AD: The new album made me laugh actually, especially as you've got a track on there called "Andrew Ridgeley". So did you fancy him then?

SN: (laughs) No I didn't! But, and this is just as sad, one of my first favourite bands was Wham! and I had loads of pictures of them on my wall. That song really was just John taunting me.

AD: What about Howard Jones then? Did you fancy him?

SN: Ugh, God no! Absolutely not!

AD: Just wondered, because when I was about thirteen, I was thinking of getting my hair done like his! I'm glad I didn't though...anyway moving on, the opening track on "Passionoia" is "The School Song". So, what would you say were your fondest memories, and worst ones, of your time at school?

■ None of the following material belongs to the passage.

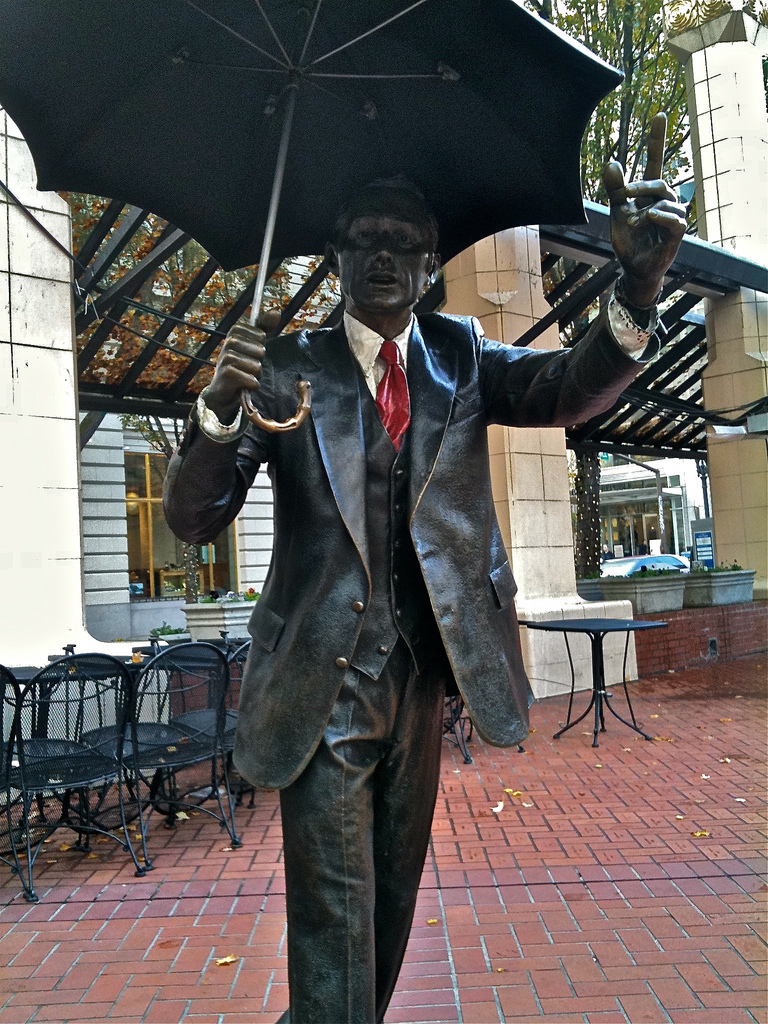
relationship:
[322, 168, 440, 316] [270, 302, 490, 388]
head above shoulder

SN: Probably my favourite moment was when we went on strike. I was one of the ringleaders of that. You see, we used to play this game called "Tingy" where you had to throw a tennis ball between the knees of one of the other players, and it ended up getting so violent that the school banned it. So we organised a protest and went on strike. I can't really think of any bad moments from those days, but one of the best ones was just after we'd ordered our grants and we dressd this dummy up in a school uniform and hoisted it up high on this huge pole. It really looked like someone had hung themselves and it certainly drew a fair few worried looks.

AD: I'd imagine something like that would only fuel the criticism you got over your "Child Psychology" track. Were you aware of the fact that this song would be regarded as highly controversial? Was it deliberate?

SN: Not really, we just saw it as an answer and reply song. The verses are a monologue and the line "Kill yourself or get over it" really is just saying "Yeah, you've had a terrible life - now get on with it". It's meant to be a positive song rather than the negative one that certain quarters of the media would have you believe.

AD: Ok, so what's the inspiration behind the sleeve of the album?

SN: It's multi-layered really. I suppose it's very much a Bryan Ferry / Roxy Music type cover, although there IS a reference to a certain TV presenter in there somewhere, what with the swimming pool and all (Hmmm...I wonder who THAT culd be then - Deputy Ed); anyway I think it's very Hockneyesque.

AD: So whose bare arse is that in the swimming pool?

SN: I can't tell you that, I'm not allowed to! I've been sworn to secrecy. My lips are sealed.

AD: What's the last record you bought then?

SN: I think it was "White Blood Cells" by The White Stripes. Another band that I particularly like is Flaming Lips - they're just so theatrical that it's not just a gig when you see them, it's an event.

AD: And what do you hate musically?

SN: Well I could go on, like everyone else does, about Pop Idol, but I think people DO want something more real these days so I won't. I don't know, but I did see this band on television the other day that was trying to be "indie" but was basically just a boy band. Aaah what was their name?

AD: Busted?

SN: Oh my God, that's them! Horrible stuff.

AD: I bet they're the sort of band that video their Top of the Pops performances and watch it over and over again after the event as well! Hmmm...did YOU do that when "Facts of Life" charted?

SN: Haha, no we didn't keep watching it. My mum's got a copy but I really don't like to do things like that; I'd just find myself cringing at all those ridiculous facial expressions I somehow managed to pull!


The only problem with that last answer is that I doubt that ANY face that Sarah pulls can make her look hideous, after all she is quite a stunner...and with a sexy voice to boot. That voice can be heard to wondrous effect on Black Box Recorder's recent album "Passionoia", which is available all over the place right now.